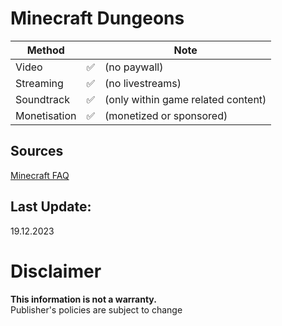 # Minecraft Dungeons

| **Method**   |    | **Note**                           |
|--------------|----|------------------------------------|
| Video        | ✅ | (no paywall)                       |
| Streaming    | ✅ | (no livestreams)                   |
| Soundtrack   | ✅ | (only within game related content) |
| Monetisation | ✅ | (monetized or sponsored)           |

## Sources
[Minecraft FAQ](https://help.minecraft.net/hc/en-us/articles/21984449056781)

## Last Update:
19.12.2023

# Disclaimer
**This information is not a warranty.**  
Publisher's policies are subject to change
+++++
What you need to do
Turn every line of the entries above into a JSON list of strings, one string per line, skipping blank lines. Leave the pictures out.

Written answer
[
  " # Minecraft Dungeons",
  "| **Method**   |    | **Note**                           |",
  "|--------------|----|------------------------------------|",
  "| Video        | ✅ | (no paywall)                       |",
  "| Streaming    | ✅ | (no livestreams)                   |",
  "| Soundtrack   | ✅ | (only within game related content) |",
  "| Monetisation | ✅ | (monetized or sponsored)           |",
  "## Sources",
  "[Minecraft FAQ](https://help.minecraft.net/hc/en-us/articles/21984449056781)",
  "## Last Update:",
  "19.12.2023",
  "# Disclaimer",
  "**This information is not a warranty.**  ",
  "Publisher's policies are subject to change"
]